[Work task] Rewrite every line of the data below as a JSON list of strings, one string per line, with blank lines left out.

[Material for this exercise]

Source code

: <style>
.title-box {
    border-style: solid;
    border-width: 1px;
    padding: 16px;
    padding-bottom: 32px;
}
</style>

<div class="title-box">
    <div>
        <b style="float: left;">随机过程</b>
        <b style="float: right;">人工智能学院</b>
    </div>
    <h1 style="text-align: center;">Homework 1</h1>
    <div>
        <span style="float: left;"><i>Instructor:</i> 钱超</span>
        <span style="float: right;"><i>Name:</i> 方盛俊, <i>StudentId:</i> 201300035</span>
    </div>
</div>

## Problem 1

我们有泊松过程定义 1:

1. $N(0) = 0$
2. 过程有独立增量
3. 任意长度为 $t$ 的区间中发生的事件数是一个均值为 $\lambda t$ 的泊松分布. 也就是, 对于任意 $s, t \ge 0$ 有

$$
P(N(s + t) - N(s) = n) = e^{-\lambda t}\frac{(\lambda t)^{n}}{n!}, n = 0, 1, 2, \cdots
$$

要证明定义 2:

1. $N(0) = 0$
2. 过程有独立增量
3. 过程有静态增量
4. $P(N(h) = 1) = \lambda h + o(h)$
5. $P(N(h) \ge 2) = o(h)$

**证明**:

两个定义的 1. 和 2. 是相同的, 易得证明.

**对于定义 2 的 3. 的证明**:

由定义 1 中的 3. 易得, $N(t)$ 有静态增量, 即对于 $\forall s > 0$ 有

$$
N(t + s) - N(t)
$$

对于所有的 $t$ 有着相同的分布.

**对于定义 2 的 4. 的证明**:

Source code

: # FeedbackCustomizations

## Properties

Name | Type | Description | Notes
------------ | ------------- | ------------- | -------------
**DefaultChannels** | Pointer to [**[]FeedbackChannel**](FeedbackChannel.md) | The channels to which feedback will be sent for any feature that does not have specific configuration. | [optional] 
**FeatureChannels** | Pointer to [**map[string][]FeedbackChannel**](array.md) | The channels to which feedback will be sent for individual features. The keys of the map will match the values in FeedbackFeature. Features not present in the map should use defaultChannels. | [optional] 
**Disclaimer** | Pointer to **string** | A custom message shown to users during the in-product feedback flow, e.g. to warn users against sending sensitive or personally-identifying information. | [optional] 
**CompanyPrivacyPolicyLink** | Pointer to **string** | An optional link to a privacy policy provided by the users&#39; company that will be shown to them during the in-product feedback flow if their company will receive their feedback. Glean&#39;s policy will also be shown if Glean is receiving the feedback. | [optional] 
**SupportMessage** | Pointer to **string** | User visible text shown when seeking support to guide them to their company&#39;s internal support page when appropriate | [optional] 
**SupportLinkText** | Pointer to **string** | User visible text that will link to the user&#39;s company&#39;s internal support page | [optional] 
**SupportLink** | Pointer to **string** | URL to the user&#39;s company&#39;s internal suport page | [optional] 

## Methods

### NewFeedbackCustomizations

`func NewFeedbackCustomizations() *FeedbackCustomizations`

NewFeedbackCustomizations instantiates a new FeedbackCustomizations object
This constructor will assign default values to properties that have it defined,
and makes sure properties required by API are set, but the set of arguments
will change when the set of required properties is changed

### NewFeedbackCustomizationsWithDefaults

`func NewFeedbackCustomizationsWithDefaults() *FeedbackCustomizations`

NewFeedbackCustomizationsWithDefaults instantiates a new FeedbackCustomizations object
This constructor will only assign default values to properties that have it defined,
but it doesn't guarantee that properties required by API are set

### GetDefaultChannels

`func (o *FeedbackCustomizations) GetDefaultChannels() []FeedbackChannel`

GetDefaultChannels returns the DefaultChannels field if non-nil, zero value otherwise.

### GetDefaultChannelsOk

[Output for this exercise]
[
  "Source code",
  ": <style>",
  ".title-box {",
  "    border-style: solid;",
  "    border-width: 1px;",
  "    padding: 16px;",
  "    padding-bottom: 32px;",
  "}",
  "</style>",
  "<div class=\"title-box\">",
  "    <div>",
  "        <b style=\"float: left;\">随机过程</b>",
  "        <b style=\"float: right;\">人工智能学院</b>",
  "    </div>",
  "    <h1 style=\"text-align: center;\">Homework 1</h1>",
  "    <div>",
  "        <span style=\"float: left;\"><i>Instructor:</i> 钱超</span>",
  "        <span style=\"float: right;\"><i>Name:</i> 方盛俊, <i>StudentId:</i> 201300035</span>",
  "    </div>",
  "</div>",
  "## Problem 1",
  "我们有泊松过程定义 1:",
  "1. $N(0) = 0$",
  "2. 过程有独立增量",
  "3. 任意长度为 $t$ 的区间中发生的事件数是一个均值为 $\\lambda t$ 的泊松分布. 也就是, 对于任意 $s, t \\ge 0$ 有",
  "$$",
  "P(N(s + t) - N(s) = n) = e^{-\\lambda t}\\frac{(\\lambda t)^{n}}{n!}, n = 0, 1, 2, \\cdots",
  "$$",
  "要证明定义 2:",
  "1. $N(0) = 0$",
  "2. 过程有独立增量",
  "3. 过程有静态增量",
  "4. $P(N(h) = 1) = \\lambda h + o(h)$",
  "5. $P(N(h) \\ge 2) = o(h)$",
  "**证明**:",
  "两个定义的 1. 和 2. 是相同的, 易得证明.",
  "**对于定义 2 的 3. 的证明**:",
  "由定义 1 中的 3. 易得, $N(t)$ 有静态增量, 即对于 $\\forall s > 0$ 有",
  "$$",
  "N(t + s) - N(t)",
  "$$",
  "对于所有的 $t$ 有着相同的分布.",
  "**对于定义 2 的 4. 的证明**:",
  "Source code",
  ": # FeedbackCustomizations",
  "## Properties",
  "Name | Type | Description | Notes",
  "------------ | ------------- | ------------- | -------------",
  "**DefaultChannels** | Pointer to [**[]FeedbackChannel**](FeedbackChannel.md) | The channels to which feedback will be sent for any feature that does not have specific configuration. | [optional] ",
  "**FeatureChannels** | Pointer to [**map[string][]FeedbackChannel**](array.md) | The channels to which feedback will be sent for individual features. The keys of the map will match the values in FeedbackFeature. Features not present in the map should use defaultChannels. | [optional] ",
  "**Disclaimer** | Pointer to **string** | A custom message shown to users during the in-product feedback flow, e.g. to warn users against sending sensitive or personally-identifying information. | [optional] ",
  "**CompanyPrivacyPolicyLink** | Pointer to **string** | An optional link to a privacy policy provided by the users&#39; company that will be shown to them during the in-product feedback flow if their company will receive their feedback. Glean&#39;s policy will also be shown if Glean is receiving the feedback. | [optional] ",
  "**SupportMessage** | Pointer to **string** | User visible text shown when seeking support to guide them to their company&#39;s internal support page when appropriate | [optional] ",
  "**SupportLinkText** | Pointer to **string** | User visible text that will link to the user&#39;s company&#39;s internal support page | [optional] ",
  "**SupportLink** | Pointer to **string** | URL to the user&#39;s company&#39;s internal suport page | [optional] ",
  "## Methods",
  "### NewFeedbackCustomizations",
  "`func NewFeedbackCustomizations() *FeedbackCustomizations`",
  "NewFeedbackCustomizations instantiates a new FeedbackCustomizations object",
  "This constructor will assign default values to properties that have it defined,",
  "and makes sure properties required by API are set, but the set of arguments",
  "will change when the set of required properties is changed",
  "### NewFeedbackCustomizationsWithDefaults",
  "`func NewFeedbackCustomizationsWithDefaults() *FeedbackCustomizations`",
  "NewFeedbackCustomizationsWithDefaults instantiates a new FeedbackCustomizations object",
  "This constructor will only assign default values to properties that have it defined,",
  "but it doesn't guarantee that properties required by API are set",
  "### GetDefaultChannels",
  "`func (o *FeedbackCustomizations) GetDefaultChannels() []FeedbackChannel`",
  "GetDefaultChannels returns the DefaultChannels field if non-nil, zero value otherwise.",
  "### GetDefaultChannelsOk"
]